Evan J Sideris MBA, AMMS, MIIMS Principal Marine Surveyor
Evan has served the maritime trades industry and marine insurance sector for near 20 years. Prior to surveying vessels, Evan worked as a commercial marine underwriter for Marine MGA where he evaluated and approved surveys of many different boats as well as underwrote a diversity of other marine risks: P&I, rental boat fleets, regional boat builders, boat dealers, marine contractors (from bottom painters to fiberglass and engine repair facilities), dredging operations, boatyards and marinas. On top of these duties, he also assisted adjustors with investigation of marine insurance claims. Following the sale of Marine MGA, Evan worked with Liberty Mutual Insurance in a variety of roles, inclusive of rating and approving watercraft policies. He earned promotion twice, before accepting a consultant position with another insurance company and founding East Coast Marine Surveyors, LLC in 2014.
From personal experiences and professional involvement with underwriting and claim scenarios, Evan has seen first hand how: equipment failure, safety deficiencies, latent hull defects, wear, crew errors, adverse weather or other hazards have led to the loss of vessels or life. He understands the many common as well as not so apparent dangers aboard yacht and small craft that must be properly identified. Formal training includes both American Institute Ocean and Inland marine courses (AMIM 121, 122), as well as various AICPCU marine underwriter continuing education courses. Evan completed his Master's program with a final project submitted on the construction and outfitting of a fiberglass sailboat. He is a graduate of Navtech and has earned the Accredited Master Marine Surveyor (AMMS) designation, completing courses on: large yacht structures, accident and fraud investigation, cargo, inspection of fishing vessels and commercial ABS. Evan was also nominated by Marine MGA and Swiss Re's executive team to attend training in Zurich where he obtained a marine certificate with studies around: yacht insurance, cargo, hulls and marine liabilities. The program also provided opportunity for Evan to tour the Wartsila marine diesel factory in Germany and inspect engines used in the propulsion of large merchant marine vessels.

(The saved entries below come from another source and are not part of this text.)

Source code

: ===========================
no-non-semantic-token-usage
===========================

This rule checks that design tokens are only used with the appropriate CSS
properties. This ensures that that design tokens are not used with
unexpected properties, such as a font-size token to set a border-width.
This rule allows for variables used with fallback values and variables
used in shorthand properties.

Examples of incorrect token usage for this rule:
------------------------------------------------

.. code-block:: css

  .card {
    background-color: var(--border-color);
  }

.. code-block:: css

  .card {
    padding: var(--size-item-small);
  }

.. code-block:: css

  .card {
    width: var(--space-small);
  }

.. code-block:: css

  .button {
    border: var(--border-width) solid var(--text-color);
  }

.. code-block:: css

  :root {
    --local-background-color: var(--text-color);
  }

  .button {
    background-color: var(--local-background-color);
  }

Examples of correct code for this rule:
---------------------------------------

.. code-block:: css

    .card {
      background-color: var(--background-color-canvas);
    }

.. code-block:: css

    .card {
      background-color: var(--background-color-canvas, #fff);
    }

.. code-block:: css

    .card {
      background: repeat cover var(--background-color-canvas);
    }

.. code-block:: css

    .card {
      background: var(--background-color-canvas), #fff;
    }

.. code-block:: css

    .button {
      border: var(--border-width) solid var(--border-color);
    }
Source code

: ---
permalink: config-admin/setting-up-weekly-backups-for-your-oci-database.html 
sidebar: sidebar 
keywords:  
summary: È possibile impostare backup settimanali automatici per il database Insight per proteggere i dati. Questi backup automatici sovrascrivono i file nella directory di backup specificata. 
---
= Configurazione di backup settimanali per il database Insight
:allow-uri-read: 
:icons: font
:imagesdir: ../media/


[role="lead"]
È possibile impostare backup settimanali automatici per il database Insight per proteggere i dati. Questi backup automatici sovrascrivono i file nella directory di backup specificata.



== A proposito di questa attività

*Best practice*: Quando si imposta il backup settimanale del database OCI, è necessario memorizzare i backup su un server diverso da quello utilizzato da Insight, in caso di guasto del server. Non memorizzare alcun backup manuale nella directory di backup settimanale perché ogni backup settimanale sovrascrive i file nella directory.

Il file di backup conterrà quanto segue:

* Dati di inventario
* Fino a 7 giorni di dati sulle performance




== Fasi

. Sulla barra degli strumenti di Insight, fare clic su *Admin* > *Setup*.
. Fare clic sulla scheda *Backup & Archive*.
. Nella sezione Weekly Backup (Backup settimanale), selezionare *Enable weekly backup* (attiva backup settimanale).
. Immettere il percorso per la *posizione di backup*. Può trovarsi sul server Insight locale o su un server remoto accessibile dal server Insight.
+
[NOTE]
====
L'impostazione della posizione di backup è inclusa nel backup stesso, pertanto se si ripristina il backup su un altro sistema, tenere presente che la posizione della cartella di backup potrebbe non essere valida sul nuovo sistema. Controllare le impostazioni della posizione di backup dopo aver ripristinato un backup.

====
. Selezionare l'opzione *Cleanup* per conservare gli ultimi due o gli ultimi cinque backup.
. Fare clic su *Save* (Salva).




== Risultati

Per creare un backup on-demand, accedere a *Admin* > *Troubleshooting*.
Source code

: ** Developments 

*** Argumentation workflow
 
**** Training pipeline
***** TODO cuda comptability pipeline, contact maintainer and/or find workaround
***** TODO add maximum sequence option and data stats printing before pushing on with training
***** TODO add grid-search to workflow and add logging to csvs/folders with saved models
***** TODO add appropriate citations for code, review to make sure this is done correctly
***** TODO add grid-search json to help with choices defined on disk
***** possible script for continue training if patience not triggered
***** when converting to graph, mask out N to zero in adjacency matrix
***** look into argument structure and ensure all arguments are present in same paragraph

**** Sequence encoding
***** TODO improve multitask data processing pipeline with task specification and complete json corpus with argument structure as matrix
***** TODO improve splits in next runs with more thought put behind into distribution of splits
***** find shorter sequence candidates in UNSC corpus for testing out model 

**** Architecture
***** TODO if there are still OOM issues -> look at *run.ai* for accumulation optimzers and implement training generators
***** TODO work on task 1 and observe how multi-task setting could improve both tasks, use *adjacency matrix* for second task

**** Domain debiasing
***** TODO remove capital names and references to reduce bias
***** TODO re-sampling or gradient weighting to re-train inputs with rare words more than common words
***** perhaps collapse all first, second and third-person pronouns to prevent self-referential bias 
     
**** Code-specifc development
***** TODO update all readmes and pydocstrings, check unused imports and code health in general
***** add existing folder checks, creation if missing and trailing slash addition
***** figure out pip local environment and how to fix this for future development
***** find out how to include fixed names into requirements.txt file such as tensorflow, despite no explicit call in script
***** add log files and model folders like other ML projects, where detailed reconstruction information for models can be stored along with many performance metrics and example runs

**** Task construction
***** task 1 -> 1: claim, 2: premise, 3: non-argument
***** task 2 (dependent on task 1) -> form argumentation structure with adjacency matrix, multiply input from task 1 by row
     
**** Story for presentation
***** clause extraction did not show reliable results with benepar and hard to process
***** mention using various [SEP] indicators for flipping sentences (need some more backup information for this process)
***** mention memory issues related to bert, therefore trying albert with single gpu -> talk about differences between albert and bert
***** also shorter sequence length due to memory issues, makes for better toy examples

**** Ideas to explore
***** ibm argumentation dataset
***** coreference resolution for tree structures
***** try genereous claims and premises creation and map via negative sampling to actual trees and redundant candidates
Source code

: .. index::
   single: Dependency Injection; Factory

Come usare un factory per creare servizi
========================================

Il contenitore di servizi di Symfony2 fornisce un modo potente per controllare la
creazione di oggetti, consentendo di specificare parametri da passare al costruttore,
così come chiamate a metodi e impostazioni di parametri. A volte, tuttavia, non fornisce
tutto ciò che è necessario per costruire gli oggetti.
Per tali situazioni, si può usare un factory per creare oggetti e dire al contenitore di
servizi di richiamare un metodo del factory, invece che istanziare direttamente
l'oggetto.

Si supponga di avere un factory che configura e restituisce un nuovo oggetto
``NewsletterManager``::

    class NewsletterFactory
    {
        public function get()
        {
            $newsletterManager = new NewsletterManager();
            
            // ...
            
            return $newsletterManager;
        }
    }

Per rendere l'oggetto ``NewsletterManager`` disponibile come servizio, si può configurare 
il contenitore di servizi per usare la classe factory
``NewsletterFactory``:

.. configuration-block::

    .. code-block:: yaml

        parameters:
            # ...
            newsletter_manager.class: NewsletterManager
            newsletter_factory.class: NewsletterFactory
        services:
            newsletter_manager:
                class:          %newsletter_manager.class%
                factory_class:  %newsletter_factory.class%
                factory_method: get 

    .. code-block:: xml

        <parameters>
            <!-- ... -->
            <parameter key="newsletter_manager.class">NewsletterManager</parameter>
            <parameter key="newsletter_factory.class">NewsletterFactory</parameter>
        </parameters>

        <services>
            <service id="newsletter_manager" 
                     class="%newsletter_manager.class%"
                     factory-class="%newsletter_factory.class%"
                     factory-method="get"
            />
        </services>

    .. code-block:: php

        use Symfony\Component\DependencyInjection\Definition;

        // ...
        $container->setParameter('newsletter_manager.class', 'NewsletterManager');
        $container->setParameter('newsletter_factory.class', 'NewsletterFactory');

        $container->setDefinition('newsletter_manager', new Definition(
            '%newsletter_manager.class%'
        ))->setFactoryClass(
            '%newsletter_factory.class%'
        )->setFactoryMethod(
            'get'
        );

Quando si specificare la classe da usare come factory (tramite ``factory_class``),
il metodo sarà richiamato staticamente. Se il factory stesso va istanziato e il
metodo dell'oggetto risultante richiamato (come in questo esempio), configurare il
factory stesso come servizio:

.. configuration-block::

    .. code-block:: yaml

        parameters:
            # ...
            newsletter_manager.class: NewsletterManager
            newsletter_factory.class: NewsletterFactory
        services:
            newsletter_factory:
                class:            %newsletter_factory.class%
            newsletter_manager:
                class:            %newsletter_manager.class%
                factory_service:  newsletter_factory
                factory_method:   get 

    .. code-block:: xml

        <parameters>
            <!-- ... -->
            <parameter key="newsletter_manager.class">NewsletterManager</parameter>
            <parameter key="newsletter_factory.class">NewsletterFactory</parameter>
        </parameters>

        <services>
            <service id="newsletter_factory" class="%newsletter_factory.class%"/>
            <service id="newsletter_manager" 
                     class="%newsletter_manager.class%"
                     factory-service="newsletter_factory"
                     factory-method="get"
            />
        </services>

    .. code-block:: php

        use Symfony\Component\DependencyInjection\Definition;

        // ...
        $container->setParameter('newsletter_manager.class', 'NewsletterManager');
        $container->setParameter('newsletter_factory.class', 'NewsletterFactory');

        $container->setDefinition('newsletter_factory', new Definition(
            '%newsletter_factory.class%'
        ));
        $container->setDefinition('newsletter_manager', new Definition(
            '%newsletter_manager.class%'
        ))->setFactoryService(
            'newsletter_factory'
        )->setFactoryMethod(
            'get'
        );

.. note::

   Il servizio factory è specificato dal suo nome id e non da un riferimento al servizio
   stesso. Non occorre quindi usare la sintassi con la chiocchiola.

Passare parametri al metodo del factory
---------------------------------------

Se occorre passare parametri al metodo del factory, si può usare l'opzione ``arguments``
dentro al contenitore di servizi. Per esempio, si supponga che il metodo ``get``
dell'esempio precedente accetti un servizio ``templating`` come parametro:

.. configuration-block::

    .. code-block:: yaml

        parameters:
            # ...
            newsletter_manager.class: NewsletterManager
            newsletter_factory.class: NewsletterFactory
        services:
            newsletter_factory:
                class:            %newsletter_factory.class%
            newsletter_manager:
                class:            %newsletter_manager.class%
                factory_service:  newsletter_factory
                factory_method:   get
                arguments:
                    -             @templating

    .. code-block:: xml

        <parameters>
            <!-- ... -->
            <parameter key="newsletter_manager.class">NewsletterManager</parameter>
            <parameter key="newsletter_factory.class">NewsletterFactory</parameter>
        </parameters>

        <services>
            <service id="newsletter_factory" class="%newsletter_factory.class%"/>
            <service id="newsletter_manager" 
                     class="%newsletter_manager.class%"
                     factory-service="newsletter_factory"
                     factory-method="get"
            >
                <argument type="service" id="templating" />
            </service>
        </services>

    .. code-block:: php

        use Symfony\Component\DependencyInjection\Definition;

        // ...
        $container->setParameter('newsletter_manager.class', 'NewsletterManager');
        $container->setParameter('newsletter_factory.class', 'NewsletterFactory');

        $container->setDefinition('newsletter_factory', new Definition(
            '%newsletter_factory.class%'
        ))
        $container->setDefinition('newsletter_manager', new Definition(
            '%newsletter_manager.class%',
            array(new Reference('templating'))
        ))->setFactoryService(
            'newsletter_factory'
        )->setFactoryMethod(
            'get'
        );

East Coast Marine Surveyors is a proud member of the The United States Surveyors Association USSA, The American Boat & Yacht Council ABYC and fully qualified member (MIIMS) of the International Institute of Marine Surveying IIMS. Nowadays, Evan remains an avid waterman who enjoys sailing, surfing and coastal sea kayaking. He and his wife, Jenny, are long time residents of Portsmouth, NH with roots dating 4 generations to Portland Maine's waterfront. Evan has logged thousands of nautical miles, crewing aboard a diverse fleet in both regattas and deliveries: Stuart Knockabouts, a Little Harbor 50, J-22, J-24, J-80, J-27, S2 9.1, Tartan 30, Sabre 34, Mark Lindsay Taylor 40, and even the America’s Cup 12 meter “Gleam” a historic 1930s contender. Living in New England with Greek shipping roots, he typically does not allow the change of seasons or adverse weather to prevent good times on the water. It is quite common to see Evan frostbiting a home built Cape Cod Frosty Sailboat in Portsmouth's Fleet #9 throughout the Winter months.
His love affair with boats dates back to childhood, designing, constructing and piloting various RC models. Evan was raised on a family powerboat and learned to sail by age eleven (11). He spent Summers working as a CIT for a sailing school and was a founding member of the LWSA youth sailing club, which was a pocket of Laser sailors in district 7. During these years, Evan was also presented a presidential sports award for his commitment and dedication to the sport of sailing. He went on to race 420s as a member of his high school team and spent a Semester at Sea aboard the 131' sailing ship "Harvey Gamage." While in college, Evan also financed the co-purchase (with his brother) of a 27' J-boat. Ownership of the boat taught valuable lessons, at a relatively young age, in the art of maintaining: rigging, sails, lines, DC electrical systems, sea cocks, batteries, instruments, hardware and small auxiliary engine. She provided years of enjoyment, quality time with friends and family, as well as a humbling perspective on the amount of time, money and dedication required to commission and operate an even modestly sized vessel.